» **TASK DESCRIPTION**: Below are several entries. Transcribe exactly those lines that fall from the one with "Associate Professor" through the one with "Saving JuJu", end lines included.

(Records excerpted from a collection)
┄┄┄┄┄┄┄┄┄┄┄┄┄┄┄┄┄┄┄┄
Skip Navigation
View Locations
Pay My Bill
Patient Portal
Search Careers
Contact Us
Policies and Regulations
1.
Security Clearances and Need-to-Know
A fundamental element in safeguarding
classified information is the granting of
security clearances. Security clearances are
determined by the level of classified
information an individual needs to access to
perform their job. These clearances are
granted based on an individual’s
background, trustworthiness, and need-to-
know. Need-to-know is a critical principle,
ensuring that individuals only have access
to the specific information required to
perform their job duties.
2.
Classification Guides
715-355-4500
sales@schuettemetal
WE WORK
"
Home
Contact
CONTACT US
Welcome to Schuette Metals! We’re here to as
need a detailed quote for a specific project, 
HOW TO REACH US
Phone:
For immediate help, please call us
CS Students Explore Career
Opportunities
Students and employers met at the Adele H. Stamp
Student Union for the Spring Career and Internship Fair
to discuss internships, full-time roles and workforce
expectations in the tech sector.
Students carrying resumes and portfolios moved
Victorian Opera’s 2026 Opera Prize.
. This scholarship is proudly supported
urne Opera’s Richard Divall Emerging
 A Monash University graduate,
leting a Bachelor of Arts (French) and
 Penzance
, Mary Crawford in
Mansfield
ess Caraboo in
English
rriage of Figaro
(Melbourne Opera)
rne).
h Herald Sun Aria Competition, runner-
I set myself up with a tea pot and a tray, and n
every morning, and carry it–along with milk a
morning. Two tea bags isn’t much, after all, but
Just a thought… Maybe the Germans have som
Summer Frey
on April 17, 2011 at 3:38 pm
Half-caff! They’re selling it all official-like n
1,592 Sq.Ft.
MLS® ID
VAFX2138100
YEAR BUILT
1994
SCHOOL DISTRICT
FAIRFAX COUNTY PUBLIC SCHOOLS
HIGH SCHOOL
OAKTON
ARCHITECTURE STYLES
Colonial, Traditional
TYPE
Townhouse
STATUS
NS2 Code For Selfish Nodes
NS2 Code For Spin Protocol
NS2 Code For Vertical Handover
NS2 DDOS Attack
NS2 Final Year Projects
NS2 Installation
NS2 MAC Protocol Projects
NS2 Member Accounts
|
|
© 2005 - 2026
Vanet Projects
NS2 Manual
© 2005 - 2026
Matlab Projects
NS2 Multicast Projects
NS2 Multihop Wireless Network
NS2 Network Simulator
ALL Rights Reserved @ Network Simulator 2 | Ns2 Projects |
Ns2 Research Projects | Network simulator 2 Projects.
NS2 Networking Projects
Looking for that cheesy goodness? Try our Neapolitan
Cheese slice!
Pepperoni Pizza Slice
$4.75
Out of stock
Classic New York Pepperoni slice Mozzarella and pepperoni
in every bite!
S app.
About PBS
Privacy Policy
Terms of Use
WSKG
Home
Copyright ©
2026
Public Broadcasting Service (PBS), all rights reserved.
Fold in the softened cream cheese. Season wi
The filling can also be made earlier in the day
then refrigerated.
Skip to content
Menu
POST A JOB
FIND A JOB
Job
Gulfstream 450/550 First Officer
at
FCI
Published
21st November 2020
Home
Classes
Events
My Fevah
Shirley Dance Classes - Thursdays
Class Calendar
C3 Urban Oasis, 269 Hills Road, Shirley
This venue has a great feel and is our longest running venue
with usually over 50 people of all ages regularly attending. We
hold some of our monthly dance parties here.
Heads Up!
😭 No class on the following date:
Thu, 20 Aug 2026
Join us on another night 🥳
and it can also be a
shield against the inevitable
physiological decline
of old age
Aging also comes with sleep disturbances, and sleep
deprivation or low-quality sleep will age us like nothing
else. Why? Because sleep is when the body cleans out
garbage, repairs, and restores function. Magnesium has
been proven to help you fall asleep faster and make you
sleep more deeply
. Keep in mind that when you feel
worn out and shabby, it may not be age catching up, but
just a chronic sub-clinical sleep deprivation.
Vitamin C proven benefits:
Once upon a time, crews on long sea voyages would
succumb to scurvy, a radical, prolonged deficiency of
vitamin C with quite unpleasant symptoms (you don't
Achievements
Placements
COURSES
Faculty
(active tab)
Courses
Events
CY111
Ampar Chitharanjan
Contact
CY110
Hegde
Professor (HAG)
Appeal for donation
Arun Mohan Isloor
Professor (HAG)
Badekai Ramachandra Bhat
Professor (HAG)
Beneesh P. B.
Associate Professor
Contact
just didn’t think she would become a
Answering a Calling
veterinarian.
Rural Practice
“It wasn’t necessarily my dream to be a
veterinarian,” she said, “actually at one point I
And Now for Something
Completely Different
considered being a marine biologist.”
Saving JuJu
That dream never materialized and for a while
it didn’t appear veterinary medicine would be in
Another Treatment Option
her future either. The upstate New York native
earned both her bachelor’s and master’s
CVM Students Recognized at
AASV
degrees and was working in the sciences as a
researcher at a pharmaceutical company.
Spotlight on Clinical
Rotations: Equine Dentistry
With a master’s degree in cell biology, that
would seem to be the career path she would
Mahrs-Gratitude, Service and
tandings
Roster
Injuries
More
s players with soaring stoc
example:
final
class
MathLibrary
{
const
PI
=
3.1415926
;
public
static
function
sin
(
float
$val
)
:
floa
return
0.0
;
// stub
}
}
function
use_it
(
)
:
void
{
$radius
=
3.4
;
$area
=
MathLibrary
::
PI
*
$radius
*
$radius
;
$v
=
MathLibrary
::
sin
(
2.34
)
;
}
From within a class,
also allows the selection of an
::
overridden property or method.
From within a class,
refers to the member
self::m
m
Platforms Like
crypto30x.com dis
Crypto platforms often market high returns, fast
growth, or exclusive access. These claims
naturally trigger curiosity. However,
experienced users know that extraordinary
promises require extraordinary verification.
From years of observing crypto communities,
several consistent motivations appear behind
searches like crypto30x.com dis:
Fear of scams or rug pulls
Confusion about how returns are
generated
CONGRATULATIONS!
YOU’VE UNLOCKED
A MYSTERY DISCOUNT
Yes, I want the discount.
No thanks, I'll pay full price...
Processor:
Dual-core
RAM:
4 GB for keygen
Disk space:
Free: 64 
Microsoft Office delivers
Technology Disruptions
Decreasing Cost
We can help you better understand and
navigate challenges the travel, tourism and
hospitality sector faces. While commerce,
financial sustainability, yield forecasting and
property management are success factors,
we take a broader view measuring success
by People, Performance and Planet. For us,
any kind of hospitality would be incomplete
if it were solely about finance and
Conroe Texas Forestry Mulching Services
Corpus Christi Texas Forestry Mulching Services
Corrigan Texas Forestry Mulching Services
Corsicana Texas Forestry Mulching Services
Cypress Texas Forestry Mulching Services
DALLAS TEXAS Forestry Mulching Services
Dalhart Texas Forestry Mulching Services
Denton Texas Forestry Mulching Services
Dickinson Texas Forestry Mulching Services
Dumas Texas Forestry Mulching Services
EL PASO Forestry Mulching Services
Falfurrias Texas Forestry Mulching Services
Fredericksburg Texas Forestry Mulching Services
┄┄┄┄┄┄┄┄┄┄┄┄┄┄┄┄┄┄┄┄
» **TASK SOLUTION**:
Associate Professor
Contact
just didn’t think she would become a
Answering a Calling
veterinarian.
Rural Practice
“It wasn’t necessarily my dream to be a
veterinarian,” she said, “actually at one point I
And Now for Something
Completely Different
considered being a marine biologist.”
Saving JuJu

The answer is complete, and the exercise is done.